O psiquiatra Luiz Fernando Pedroso desmistifica o uso de recursos com o eletrochoque, “que é aplicado no paciente anestesiado e tem um efeito neuromodulador”. Outra técnica não invasiva empregada para estimular o cérebro de maneira indolor é a estimulação magnética transcraniana, através de um equipamento que cria um campo magnético capaz de gerar alterações de inibição ou excitação da atividade cerebral.

Tratamento e internação

“A ciência não desvendou a origem ou etiologia dos transtornos mentais, mas há fortes indícios de que seus sintomas estejam ligados a um desequilíbrio bioquímico cerebral e sofrem influência de fatores externos”, afirma o psiquiatra Irismar Reis de Oliveira. Ele destaca a importância dos avanços nas terapias farmacológicas, através de remédios melhor tolerados pelo organismo, com menos efeitos colaterais e eficácia satisfatória. 

O professor Irismar explica que as intervenções são individualizadas de acordo com o quadro clínico, que pode ser mais ou menos crítico, estar associado a doenças psicossomáticas e até agregar mais de uma patologia psiquiátrica, entre os diversos aspectos. Na esquizofrenia, por exemplo, o tratamento é basicamente medicamentoso, mas pode beneficiar-se muito de abordagens psicoterápicas específicas. “Em alguns transtornos mentais são empregadas técnicas que melhoram o prognóstico e dão resultados efetivos, a exemplo da psicoterapia cognitivo-comportamental”, acrescenta. 

Desde a aprovação da chamada Lei da Reforma Psiquiátrica (Lei  20.216/2001), tem sido eliminado o antigo modelo manicomial, marcado pelas internações de longa permanência. Dados do Ministério da Saúde indicam que já foram fechados 17,5 mil leitos em hospitais psiquiátricos públicos e privados e restam outros 35.426 leitos no país. 

A política de saúde mental em vigor está substituindo o atendimento em hospitais psiquiátricos, sobretudo as internações, pelos serviços abertos voltados à assistência comunitária. O modelo atual, entretanto, está longe de atender satisfatoriamente à demanda. 

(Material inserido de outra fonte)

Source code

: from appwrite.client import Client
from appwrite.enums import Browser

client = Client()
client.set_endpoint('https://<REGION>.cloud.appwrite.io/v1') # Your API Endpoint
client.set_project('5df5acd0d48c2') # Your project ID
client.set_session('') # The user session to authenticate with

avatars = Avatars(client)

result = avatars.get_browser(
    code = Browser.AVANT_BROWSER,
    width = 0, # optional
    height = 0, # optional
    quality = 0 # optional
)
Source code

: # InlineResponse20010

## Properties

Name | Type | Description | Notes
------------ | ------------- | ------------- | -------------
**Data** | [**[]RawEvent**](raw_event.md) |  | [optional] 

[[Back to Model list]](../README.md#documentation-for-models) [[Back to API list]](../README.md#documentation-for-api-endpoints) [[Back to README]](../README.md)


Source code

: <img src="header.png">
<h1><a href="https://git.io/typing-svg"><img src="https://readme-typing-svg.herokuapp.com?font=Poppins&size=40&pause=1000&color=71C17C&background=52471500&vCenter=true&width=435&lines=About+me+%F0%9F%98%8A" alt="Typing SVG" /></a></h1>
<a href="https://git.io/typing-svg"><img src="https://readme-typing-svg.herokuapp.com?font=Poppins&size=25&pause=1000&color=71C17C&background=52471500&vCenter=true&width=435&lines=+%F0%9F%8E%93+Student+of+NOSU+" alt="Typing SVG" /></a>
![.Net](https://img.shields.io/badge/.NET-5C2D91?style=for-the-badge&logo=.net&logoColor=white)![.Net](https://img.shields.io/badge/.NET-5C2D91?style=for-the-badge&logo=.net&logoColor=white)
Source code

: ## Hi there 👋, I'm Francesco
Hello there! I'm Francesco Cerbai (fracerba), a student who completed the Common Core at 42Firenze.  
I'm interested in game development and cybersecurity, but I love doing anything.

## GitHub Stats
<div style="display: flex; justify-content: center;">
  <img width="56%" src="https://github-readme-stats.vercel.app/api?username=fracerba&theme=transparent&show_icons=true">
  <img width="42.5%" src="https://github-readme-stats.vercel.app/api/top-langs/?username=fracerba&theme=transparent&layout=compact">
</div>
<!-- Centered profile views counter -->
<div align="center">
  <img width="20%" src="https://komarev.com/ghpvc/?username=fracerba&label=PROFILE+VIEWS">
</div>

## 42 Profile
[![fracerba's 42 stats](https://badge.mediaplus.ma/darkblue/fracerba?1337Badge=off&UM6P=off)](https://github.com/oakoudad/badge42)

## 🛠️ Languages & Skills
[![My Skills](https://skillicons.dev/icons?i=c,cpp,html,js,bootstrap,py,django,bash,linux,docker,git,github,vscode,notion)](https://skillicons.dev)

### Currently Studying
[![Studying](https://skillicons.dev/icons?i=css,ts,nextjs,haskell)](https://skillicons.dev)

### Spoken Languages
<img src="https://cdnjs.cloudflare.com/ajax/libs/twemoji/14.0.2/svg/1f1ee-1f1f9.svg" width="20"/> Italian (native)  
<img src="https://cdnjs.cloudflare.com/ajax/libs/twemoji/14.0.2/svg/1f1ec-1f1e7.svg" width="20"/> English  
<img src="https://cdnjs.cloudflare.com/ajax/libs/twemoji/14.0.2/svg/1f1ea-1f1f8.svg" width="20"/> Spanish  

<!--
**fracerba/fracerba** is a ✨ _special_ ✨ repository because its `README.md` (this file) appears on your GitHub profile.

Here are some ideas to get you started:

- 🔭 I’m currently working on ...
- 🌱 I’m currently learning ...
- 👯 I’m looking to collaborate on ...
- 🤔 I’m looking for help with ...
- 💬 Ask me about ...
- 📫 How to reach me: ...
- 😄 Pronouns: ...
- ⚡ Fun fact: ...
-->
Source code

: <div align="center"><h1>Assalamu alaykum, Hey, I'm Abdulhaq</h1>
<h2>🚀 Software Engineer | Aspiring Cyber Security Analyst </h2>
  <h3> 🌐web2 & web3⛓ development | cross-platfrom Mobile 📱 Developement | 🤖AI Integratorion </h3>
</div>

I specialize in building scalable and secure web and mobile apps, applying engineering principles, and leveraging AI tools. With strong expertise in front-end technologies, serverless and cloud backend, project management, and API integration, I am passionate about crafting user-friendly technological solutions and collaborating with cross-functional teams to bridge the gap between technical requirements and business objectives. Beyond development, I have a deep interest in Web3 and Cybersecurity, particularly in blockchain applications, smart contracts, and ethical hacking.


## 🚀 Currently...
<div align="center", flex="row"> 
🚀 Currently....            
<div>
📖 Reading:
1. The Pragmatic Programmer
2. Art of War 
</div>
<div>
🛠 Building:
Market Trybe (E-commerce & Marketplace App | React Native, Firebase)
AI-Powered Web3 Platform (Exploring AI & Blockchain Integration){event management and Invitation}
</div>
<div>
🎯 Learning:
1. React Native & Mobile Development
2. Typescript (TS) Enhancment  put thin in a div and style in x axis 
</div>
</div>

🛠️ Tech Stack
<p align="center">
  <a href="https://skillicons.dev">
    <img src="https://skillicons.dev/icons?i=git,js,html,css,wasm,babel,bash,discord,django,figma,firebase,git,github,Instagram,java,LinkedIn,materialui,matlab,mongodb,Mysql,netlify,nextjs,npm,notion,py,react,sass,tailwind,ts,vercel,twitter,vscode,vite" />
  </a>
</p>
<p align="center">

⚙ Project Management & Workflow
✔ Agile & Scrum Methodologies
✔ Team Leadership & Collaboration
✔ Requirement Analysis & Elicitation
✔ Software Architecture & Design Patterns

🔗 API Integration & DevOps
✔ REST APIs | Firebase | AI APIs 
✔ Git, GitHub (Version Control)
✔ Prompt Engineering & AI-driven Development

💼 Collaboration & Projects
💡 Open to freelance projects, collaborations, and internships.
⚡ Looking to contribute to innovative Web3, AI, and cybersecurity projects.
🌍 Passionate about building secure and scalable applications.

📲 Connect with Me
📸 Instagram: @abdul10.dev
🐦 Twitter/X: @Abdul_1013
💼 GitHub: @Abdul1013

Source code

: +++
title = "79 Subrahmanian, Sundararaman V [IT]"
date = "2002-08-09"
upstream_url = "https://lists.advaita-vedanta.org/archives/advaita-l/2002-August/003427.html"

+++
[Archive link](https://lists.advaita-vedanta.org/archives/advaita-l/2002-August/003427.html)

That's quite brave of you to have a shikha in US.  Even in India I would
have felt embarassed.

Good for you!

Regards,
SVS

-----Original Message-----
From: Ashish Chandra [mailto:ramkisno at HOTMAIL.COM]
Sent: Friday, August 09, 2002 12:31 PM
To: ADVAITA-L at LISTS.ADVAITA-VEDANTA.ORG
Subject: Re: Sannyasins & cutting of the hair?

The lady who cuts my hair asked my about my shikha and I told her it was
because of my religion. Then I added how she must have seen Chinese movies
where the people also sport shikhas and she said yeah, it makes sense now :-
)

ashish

O cenário atual é de escassez de serviços assistenciais, ausência de políticas de reinserção ao convívio social, falta de locais para internamento quando é necessário, além de famílias sem estrutura para lidar com seu doente. “A reforma da assistência psiquiátrica foi importante para combater a ‘cronificação’ da doença e os hospitais funcionavam como verdadeiros depósitos de pacientes em situação precária”, argumento o psiquiatra Irismar Reis de Oliveira. Mas, em sua opinião, o que aconteceu foi a destruição de um modelo sem a substituição adequada para outro. “Precisamos também de bons ambulatórios e bons hospitais psiquiátricos”, assinala. Na psiquiatria, o internamento é recomendado não como uma maneira de segregar, mas como uma forma de tratar pacientes em crises.